In this notebook, we carry out multi-output batch Bayesian optimization to attain a next proposal for the cement mixtures.

In [None]:
import pandas as pd
import torch 
import botorch
import matplotlib 
import matplotlib.pyplot as plt 
import numpy as np

In [None]:
%matplotlib inline
plt.rcParams['figure.figsize'] = [10, 8]
plt.rcParams['axes.facecolor'] = 'white'

## System Setup

In [None]:
# moving into the repo
import os

repo_name = "SustainableConcrete"
# modify to point to local repository location
repo_dir = "/Users/sebastianament/Code/" + repo_name
#if not os.getcwd()[-len(repo_name) :] == repo_name:
os.chdir(repo_dir)
os.getcwd()

In [None]:
import sys
if repo_dir not in sys.path:
   sys.path.append(repo_dir)

In [None]:
data_path = "data/compressive_strength.csv"
df = pd.read_csv(data_path, delimiter=",")

In [None]:
df

In [None]:
from typing import List

def unique_elements(x: List) -> List:
    """Returns unique elements of x in the same order as their first 
    occurrance in the input list.
    """
    return list(dict.fromkeys(x))

mix_ids = df["Mix ID"].drop_duplicates().to_list()
mix_preface = [mid[:mid.rfind("_")] for mid in mix_ids]
batch_ids = unique_elements(mix_preface)

_DATA_.

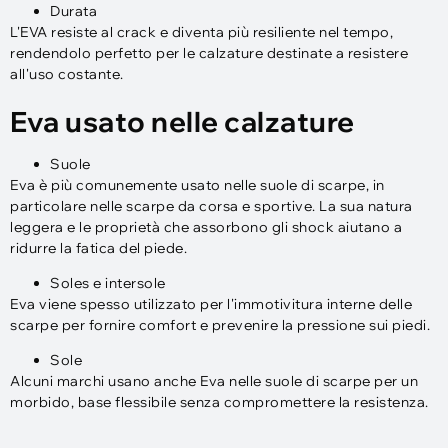
Durata
L'EVA resiste al crack e diventa più resiliente nel tempo,
rendendolo perfetto per le calzature destinate a resistere
all'uso costante.
Eva usato nelle calzature
Suole
Eva è più comunemente usato nelle suole di scarpe, in
particolare nelle scarpe da corsa e sportive. La sua natura
leggera e le proprietà che assorbono gli shock aiutano a
ridurre la fatica del piede.
Soles e intersole
Eva viene spesso utilizzato per l'immotivitura interne delle
scarpe per fornire comfort e prevenire la pressione sui piedi.
Sole
Alcuni marchi usano anche Eva nelle suole di scarpe per un
morbido, base flessibile senza compromettere la resistenza.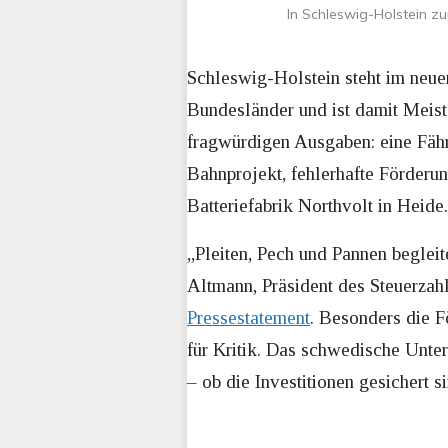
In Schleswig-Holstein 
Schleswig-Holstein steht im neue
Bundesländer und ist damit Meist
fragwürdigen Ausgaben: eine Fähre
Bahnprojekt, fehlerhafte Förderun
Batteriefabrik Northvolt in Heide.
„Pleiten, Pech und Pannen beglei
Altmann, Präsident des Steuerza
Pressestatement
. Besonders die 
für Kritik. Das schwedische Unte
– ob die Investitionen gesichert si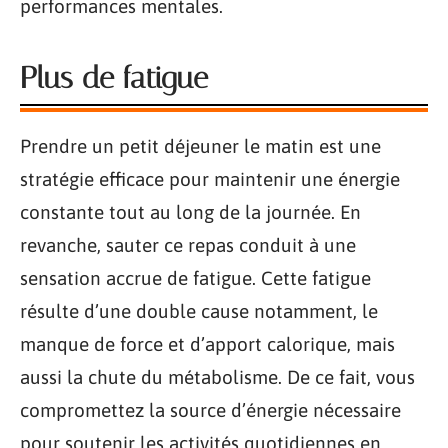
performances mentales.
Plus de fatigue
Prendre un petit déjeuner le matin est une
stratégie efficace pour maintenir une énergie
constante tout au long de la journée. En
revanche, sauter ce repas conduit à une
sensation accrue de fatigue. Cette fatigue
résulte d’une double cause notamment, le
manque de force et d’apport calorique, mais
aussi la chute du métabolisme. De ce fait, vous
compromettez la source d’énergie nécessaire
pour soutenir les activités quotidiennes en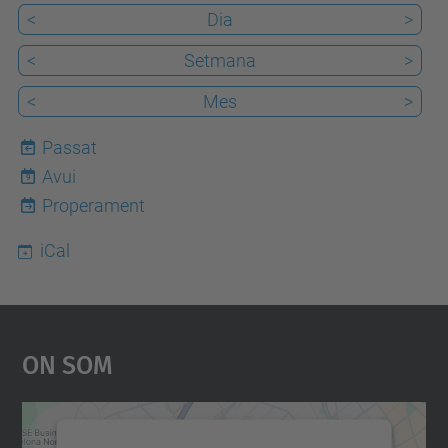
<
Dia
>
<
Setmana
>
<
Mes
>
Passat
Avui
9
Properament
iCal
On Som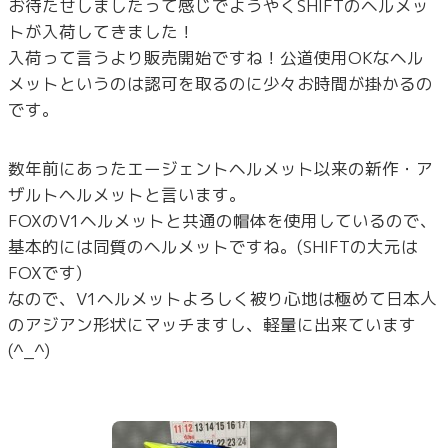
お待たせしましたって感じでようやくSHIFTのヘルメッ
トが入荷してきました！
入荷って言うより販売開始ですね！公道使用OKなヘル
メットというのは認可を取るのに少々お時間が掛かるの
です。
数年前にあったエージェントヘルメット以来の新作・ア
ザルトヘルメットと言います。
FOXのV1ヘルメットと共通の帽体を使用しているので、
基本的には同質のヘルメットですね。(SHIFTの大元は
FOXです)
なので、V1ヘルメットよろしく被り心地は極めて日本人
のアジアン形状にマッチますし、軽量に出来ています
(^_^)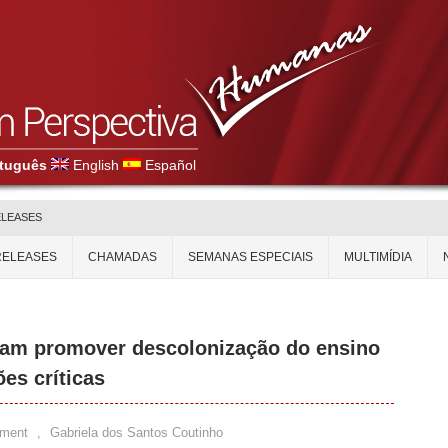
tuguês
English
Español
ELEASES
RELEASES
CHAMADAS
SEMANAS ESPECIAIS
MULTIMÍDIA
scam promover descolonização do ensino
es críticas
ment
,
Gabriela dos Santos Coutinho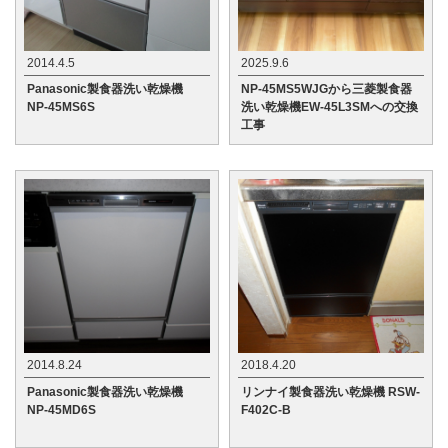
2014.4.5
2025.9.6
Panasonic製食器洗い乾燥機
NP-45MS5WJGから三菱製食器
NP-45MS6S
洗い乾燥機EW-45L3SMへの交換
工事
2014.8.24
2018.4.20
Panasonic製食器洗い乾燥機
リンナイ製食器洗い乾燥機 RSW-
NP-45MD6S
F402C-B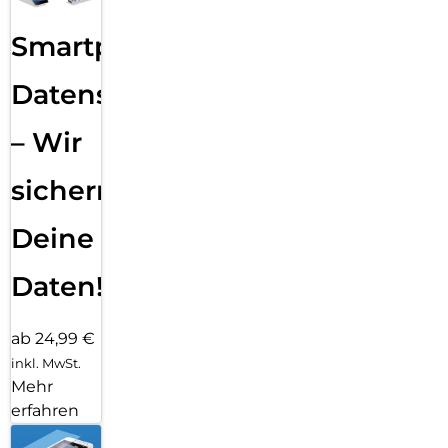
Smartphone
Datensicherung
– Wir
sichern
Deine
Daten!
ab 24,99 €
inkl. MwSt.
Mehr
erfahren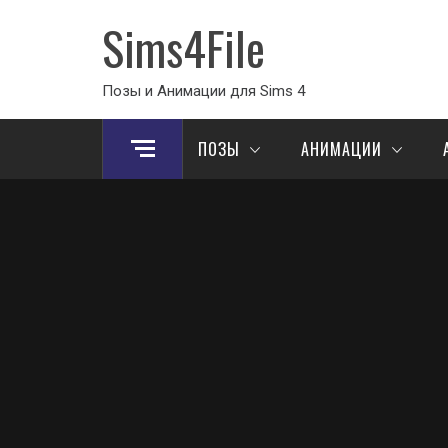
Sims4File
Позы и Анимации для Sims 4
ПОЗЫ
АНИМАЦИИ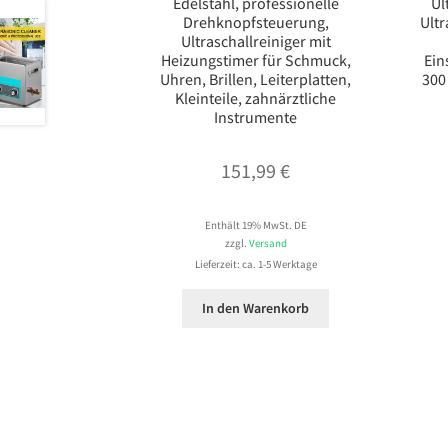
Edelstahl, professionelle
Ul
Drehknopfsteuerung,
Ultr
Ultraschallreiniger mit
Heizungstimer für Schmuck,
Ein
Uhren, Brillen, Leiterplatten,
300
Kleinteile, zahnärztliche
Instrumente
151,99
€
Enthält 19% MwSt. DE
zzgl.
Versand
Lieferzeit: ca. 1-5 Werktage
In den Warenkorb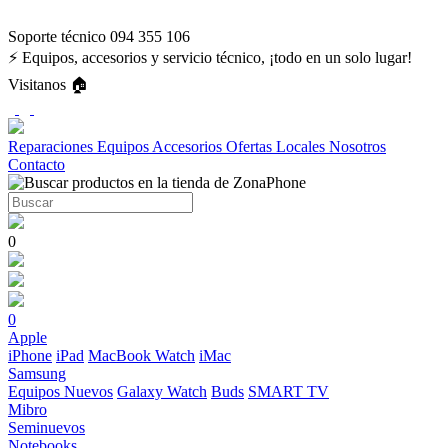
Soporte técnico 094 355 106
⚡ Equipos, accesorios y servicio técnico, ¡todo en un solo lugar!
Visitanos 🏠
Reparaciones
Equipos
Accesorios
Ofertas
Locales
Nosotros
Contacto
0
0
Apple
iPhone
iPad
MacBook
Watch
iMac
Samsung
Equipos Nuevos
Galaxy Watch
Buds
SMART TV
Mibro
Seminuevos
Notebooks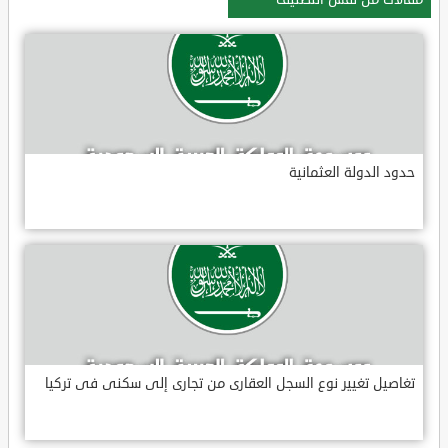
حدود الدولة العثمانية
تغاصيل تغيير نوع السجل العقارى من تجارى إلى سكنى فى تركيا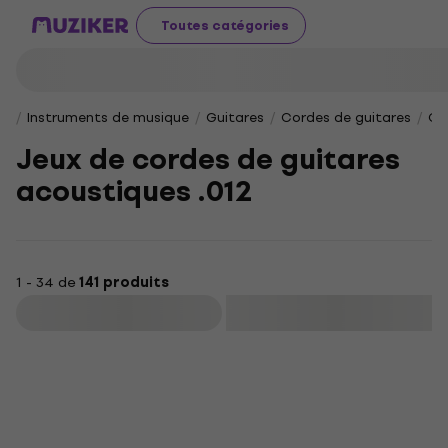
Toutes catégories
Instruments de musique
Guitares
Cordes de guitares
Co
Jeux de cordes de guitares
acoustiques .012
1 - 34 de
141 produits
Filtrer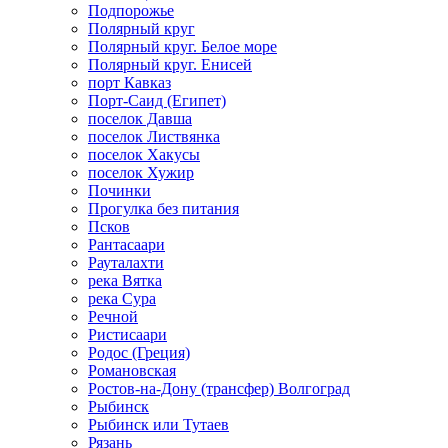
Подпорожье
Полярный круг
Полярный круг. Белое море
Полярный круг. Енисей
порт Кавказ
Порт-Саид (Египет)
поселок Давша
поселок Листвянка
поселок Хакусы
поселок Хужир
Починки
Прогулка без питания
Псков
Рантасаари
Рауталахти
река Вятка
река Сура
Речной
Ристисаари
Родос (Греция)
Романовская
Ростов-на-Дону (трансфер) Волгоград
Рыбинск
Рыбинск или Тутаев
Рязань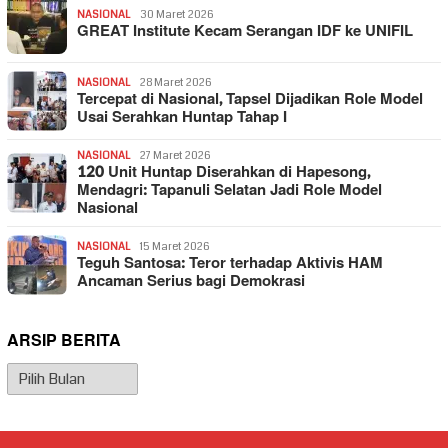
NASIONAL
30 Maret 2026
GREAT Institute Kecam Serangan IDF ke UNIFIL
NASIONAL
28 Maret 2026
Tercepat di Nasional, Tapsel Dijadikan Role Model
Usai Serahkan Huntap Tahap I
NASIONAL
27 Maret 2026
120 Unit Huntap Diserahkan di Hapesong,
Mendagri: Tapanuli Selatan Jadi Role Model
Nasional
NASIONAL
15 Maret 2026
Teguh Santosa: Teror terhadap Aktivis HAM
Ancaman Serius bagi Demokrasi
ARSIP BERITA
Arsip
Berita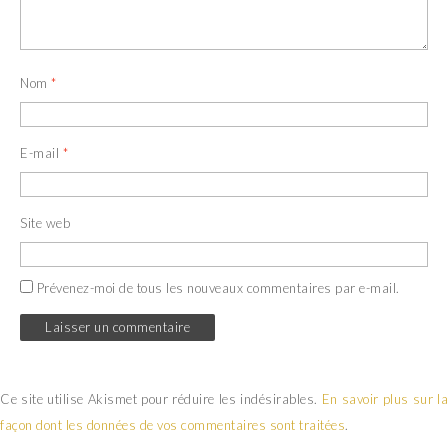
Nom
*
E-mail
*
Site web
Prévenez-moi de tous les nouveaux commentaires par e-mail.
Ce site utilise Akismet pour réduire les indésirables.
En savoir plus sur la
façon dont les données de vos commentaires sont traitées
.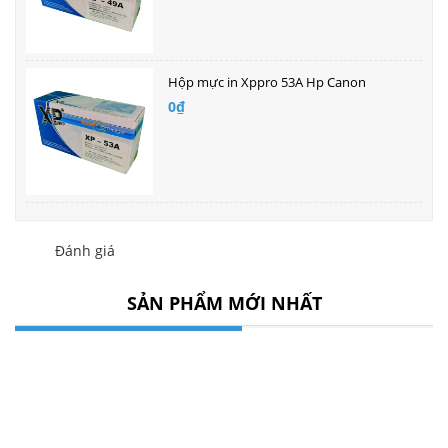
Hộp mực in Xppro 53A Hp Canon
0₫
Đánh giá
SẢN PHẨM MỚI NHẤT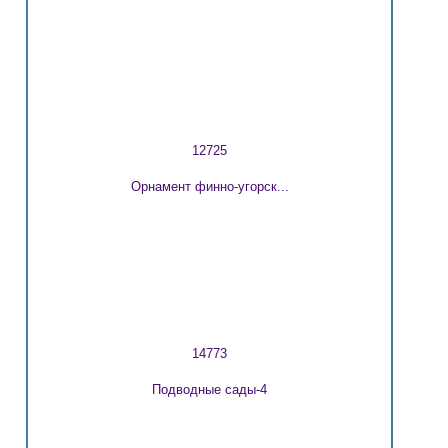
12725
Орнамент финно-угорск...
14773
Подводные сады-4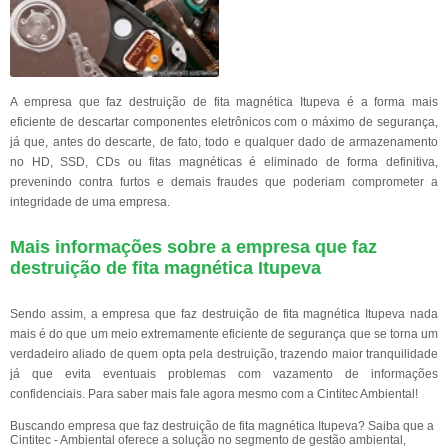
A empresa que faz destruição de fita magnética Itupeva é a forma mais
eficiente de descartar componentes eletrônicos com o máximo de segurança,
já que, antes do descarte, de fato, todo e qualquer dado de armazenamento
no HD, SSD, CDs ou fitas magnéticas é eliminado de forma definitiva,
prevenindo contra furtos e demais fraudes que poderiam comprometer a
integridade de uma empresa.
Mais informações sobre a empresa que faz
destruição de fita magnética Itupeva
Sendo assim, a empresa que faz destruição de fita magnética Itupeva nada
mais é do que um meio extremamente eficiente de segurança que se torna um
verdadeiro aliado de quem opta pela destruição, trazendo maior tranquilidade
já que evita eventuais problemas com vazamento de informações
confidenciais. Para saber mais fale agora mesmo com a Cintitec Ambiental!
Buscando empresa que faz destruição de fita magnética Itupeva? Saiba que a
Cintitec - Ambiental oferece a solução no segmento de gestão ambiental,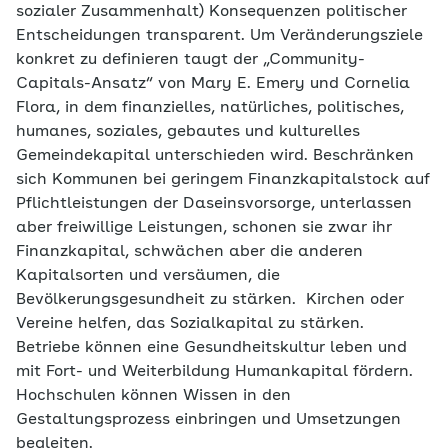
sozialer Zusammenhalt) Konsequenzen politischer
Entscheidungen transparent. Um Veränderungsziele
konkret zu definieren taugt der „Community-
Capitals-Ansatz“ von Mary E. Emery und Cornelia
Flora, in dem finanzielles, natürliches, politisches,
humanes, soziales, gebautes und kulturelles
Gemeindekapital unterschieden wird. Beschränken
sich Kommunen bei geringem Finanzkapitalstock auf
Pflichtleistungen der Daseinsvorsorge, unterlassen
aber freiwillige Leistungen, schonen sie zwar ihr
Finanzkapital, schwächen aber die anderen
Kapitalsorten und versäumen, die
Bevölkerungsgesundheit zu stärken. Kirchen oder
Vereine helfen, das Sozialkapital zu stärken.
Betriebe können eine Gesundheitskultur leben und
mit Fort- und Weiterbildung Humankapital fördern.
Hochschulen können Wissen in den
Gestaltungsprozess einbringen und Umsetzungen
begleiten.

_WORK TASK 1_. Name every module imported in the first code block of the cement-mixture optimization notebook, along with any alias it is given.
_WORK TASK 2_. Write the next part of the cement-mixture optimization notebook, starting after its last line of code.

_WRITTEN REPLY 1_. pandas (as pd), torch, botorch, matplotlib, matplotlib.pyplot (as plt), numpy (as np)

_WRITTEN REPLY 2_.
In [None]:
{
    batch_id: [i for i, name in enumerate(mix_ids) if name[:len(batch_id)] == batch_id]
    for batch_id in batch_ids
}

In [None]:
import importlib
import utils
from utils import DEFAULT_USED_COLUMNS

importlib.reload(utils)
verbose = True
# selecting the batches we want to plot
# batch_names = ["Jan_2023", "Feb_2023", "3_2023", "S_2023", "4_2023", "5_2023"] # , "6"]
# cold_batch_names = ["cold_2023"] #, "C"]
# batch_names = batch_names.extend(cold_batch_names)
data = utils.load_concrete_strength(
    data_path=data_path, 
    verbose=verbose,
    used_columns=DEFAULT_USED_COLUMNS,
    # batch_names=batch_names,
)

In [None]:
# importlib.reload(utils)
data.X_columns[:-1]

## Define and Fit Model
1. fit strength model
2. fit GWP model
3. unify as composition-input-only with fixed-time outputs

In [None]:
import models
importlib.reload(utils)
importlib.reload(models)
data.X.shape, data.Y.shape

In [None]:
model_strength_days = [1, 28]  # the strength days that are converted to optmization objectives
model = models.SustainableConcreteModel(strength_days=model_strength_days)

In [None]:
data = utils.load_concrete_strength(
    data_path=data_path,
    # batch_names=batch_names,
    verbose=False,
    used_columns=DEFAULT_USED_COLUMNS,
)
model.fit_gwp_model(data)

In [None]:
model.fit_strength_model(data, use_fixed_noise=False)

In [None]:
model.strength_model.likelihood.noise

In [None]:
model_list = model.get_model_list()

In [None]:
# NOTE: the original search space bounds are not satisfied by some of the Ozinga data.
X, Y, Yvar, X_bounds = data.gwp_data
ind = range(len(X))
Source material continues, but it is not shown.